2020-10-15T05:03:08.295Z ERROR contact:service ping satellite failed {“Satellite ID”: “118UWpMCHzs6CvSgWd9BfFVjw5K9pZbJjkfZJexMtSkmKxvvAW”, “attempts”: 4, “error”: “ping satellite error: rpc: dial tcp 78.94.240.189:7777: i/o timeout”, “errorVerbose”: “ping satellite error: rpc: dial tcp 78.94.240.189:7777: i/o timeout\n\tstorj.io/common/rpc.Dialer.dialTransport:211\n\tstorj.io/common/rpc.Dialer.dial:188\n\tstorj.io/common/rpc.Dialer.DialNodeURL:148\n\tstorj.io/storj/storagenode/contact.(*Service).pingSatelliteOnce:124\n\tstorj.io/storj/storagenode/contact.(*Service).pingSatellite:95\n\tstorj.io/storj/storagenode/contact.(*Chore).updateCycles.func1:87\n\tstorj.io/common/sync2.(*Cycle).Run:152\n\tstorj.io/common/sync2.(*Cycle).Start.func1:71\n\tgolang.org/x/sync/errgroup.(*Group).Go.func1:57”}

i’m able to ping that ip

PING 78.94.240.189 (78.94.240.189) 56(84) bytes of data.
64 bytes from 78.94.240.189: icmp_seq=1 ttl=50 time=42.9 ms
64 bytes from 78.94.240.189: icmp_seq=2 ttl=50 time=40.8 ms

and

2020-10-15T08:04:18.361Z ERROR contact:service ping satellite failed {“Satellite ID”: “118UWpMCHzs6CvSgWd9BfFVjw5K9pZbJjkfZJexMtSkmKxvvAW”, “attempts”: 12, “error”: “ping satellite error: rpc: context deadline exceeded”, “errorVerbose”: “ping satellite error: rpc: context deadline exceeded\n\tstorj.io/common/rpc.Dialer.dialTransport:211\n\tstorj.io/common/rpc.Dialer.dial:188\n\tstorj.io/common/rpc.Dialer.DialNodeURL:148\n\tstorj.io/storj/storagenode/contact.(*Service).pingSatelliteOnce:124\n\tstorj.io/storj/storagenode/contact.(*Service).pingSatellite:95\n\tstorj.io/storj/storagenode/contact.(*Chore).updateCycles.func1:87\n\tstorj.io/common/sync2.(*Cycle).Run:152\n\tstorj.io/common/sync2.(*Cycle).Start.func1:71\n\tgolang.org/x/sync/errgroup.(*Group).Go.func1:57”}

`

118UWpM… is stefan’s satellite, it has been shut down.

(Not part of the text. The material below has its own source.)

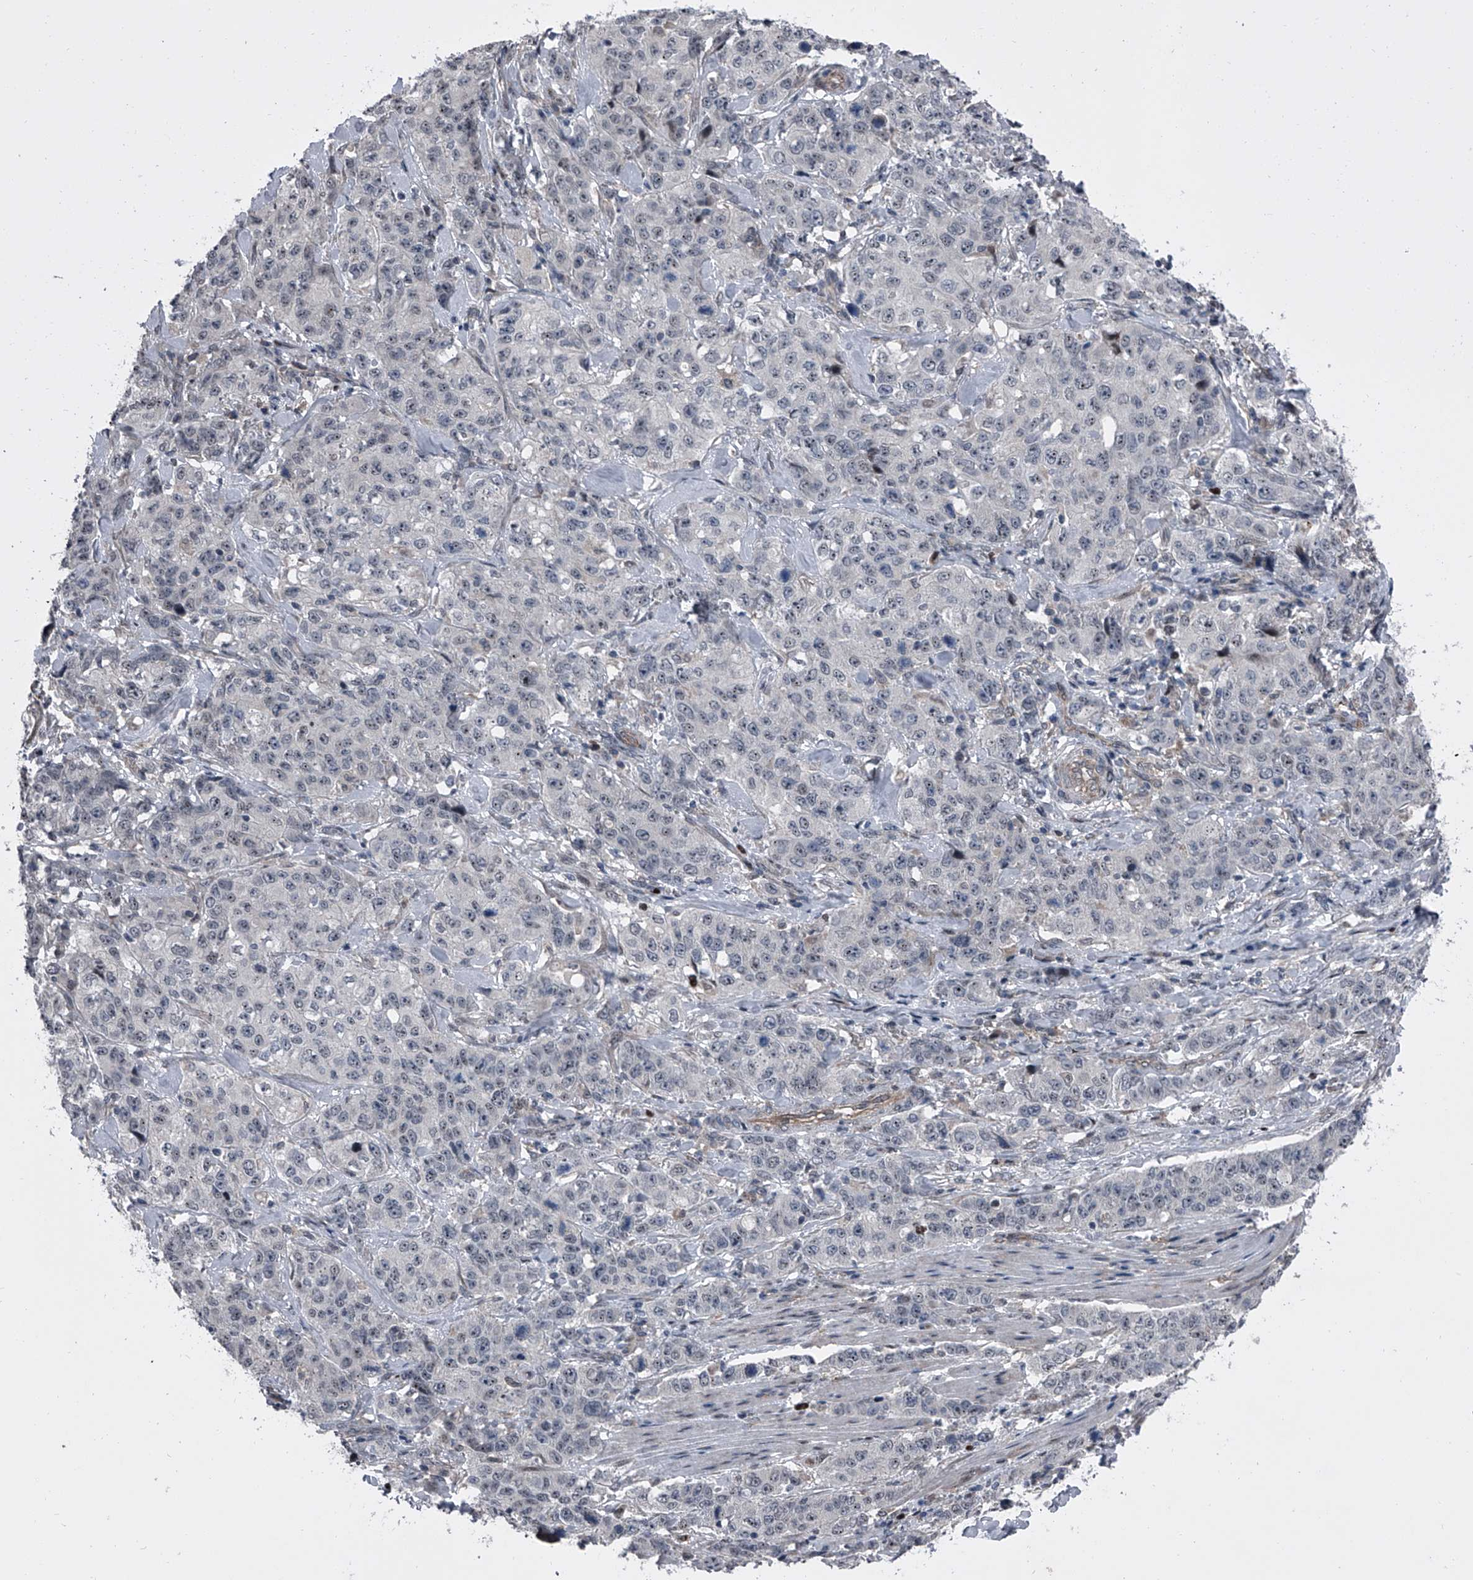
{"staining": {"intensity": "negative", "quantity": "none", "location": "none"}, "tissue": "stomach cancer", "cell_type": "Tumor cells", "image_type": "cancer", "snomed": [{"axis": "morphology", "description": "Adenocarcinoma, NOS"}, {"axis": "topography", "description": "Stomach"}], "caption": "Immunohistochemistry (IHC) of human stomach cancer displays no staining in tumor cells.", "gene": "ELK4", "patient": {"sex": "male", "age": 48}}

These errors are “normal”.
It will soon be removed from the trusted list (https://tardigrade.io/trusted-satellites), than the errors should disappear.

1 Like

OK great thanks, so I guess it’s just a waiting game for removal from suspension?

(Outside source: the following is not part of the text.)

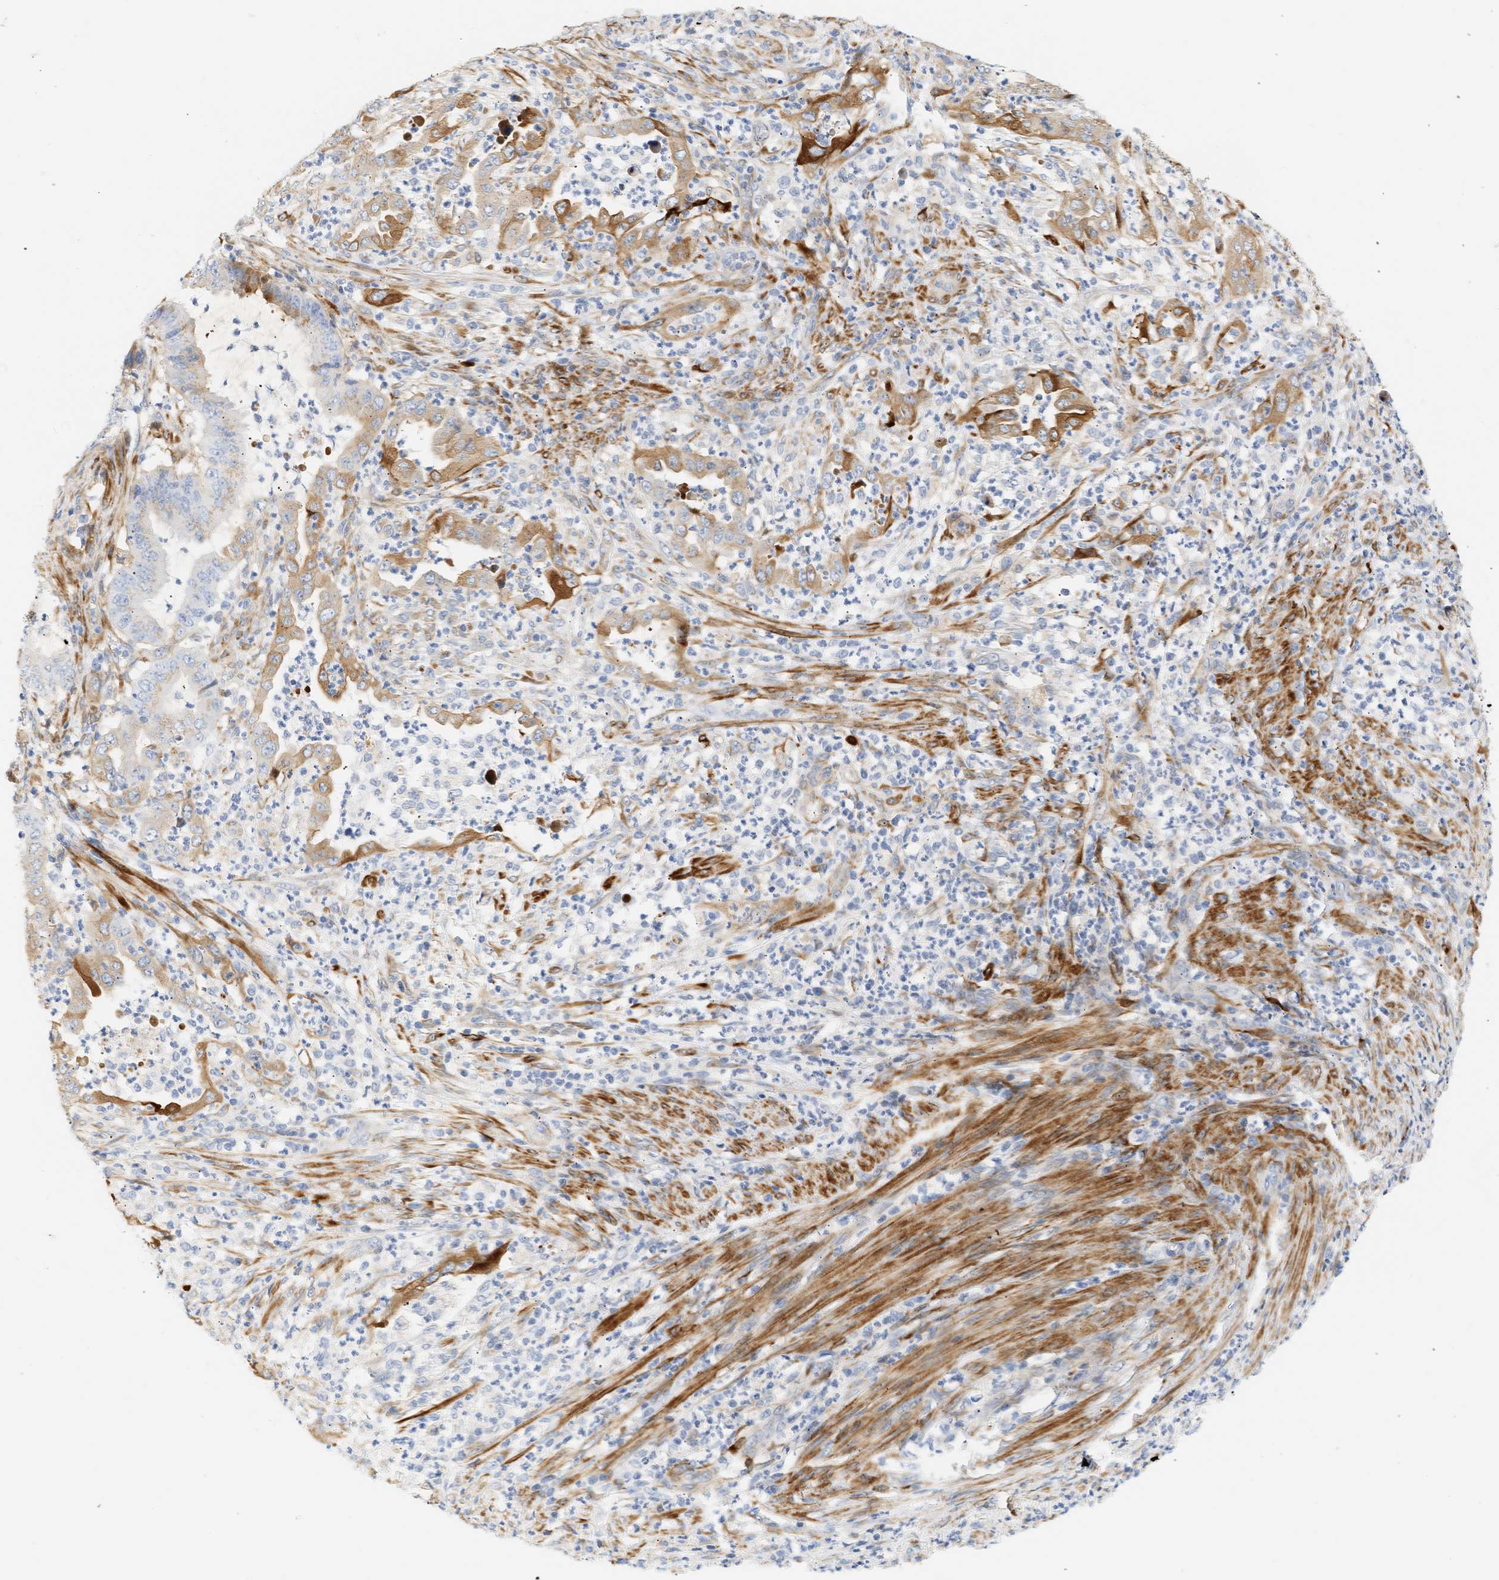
{"staining": {"intensity": "moderate", "quantity": "25%-75%", "location": "cytoplasmic/membranous"}, "tissue": "endometrial cancer", "cell_type": "Tumor cells", "image_type": "cancer", "snomed": [{"axis": "morphology", "description": "Adenocarcinoma, NOS"}, {"axis": "topography", "description": "Endometrium"}], "caption": "Moderate cytoplasmic/membranous staining is seen in approximately 25%-75% of tumor cells in adenocarcinoma (endometrial).", "gene": "SLC30A7", "patient": {"sex": "female", "age": 70}}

The suspension independent for each satellite. So, when this satellite will be removed from the trusted list, it will disappear with its suspension (at least I’m expecting that).

ok well hopefully won’t be too long, dashboard shows this.

still says suspension 100% is there anyway to fix this if not i’ll just just exit as it’s just wasting my resources otherwise.

100% doesnt mean your 100% suspended. Means your node is at 100% if it starts to fall below 100% then your doing something wrong.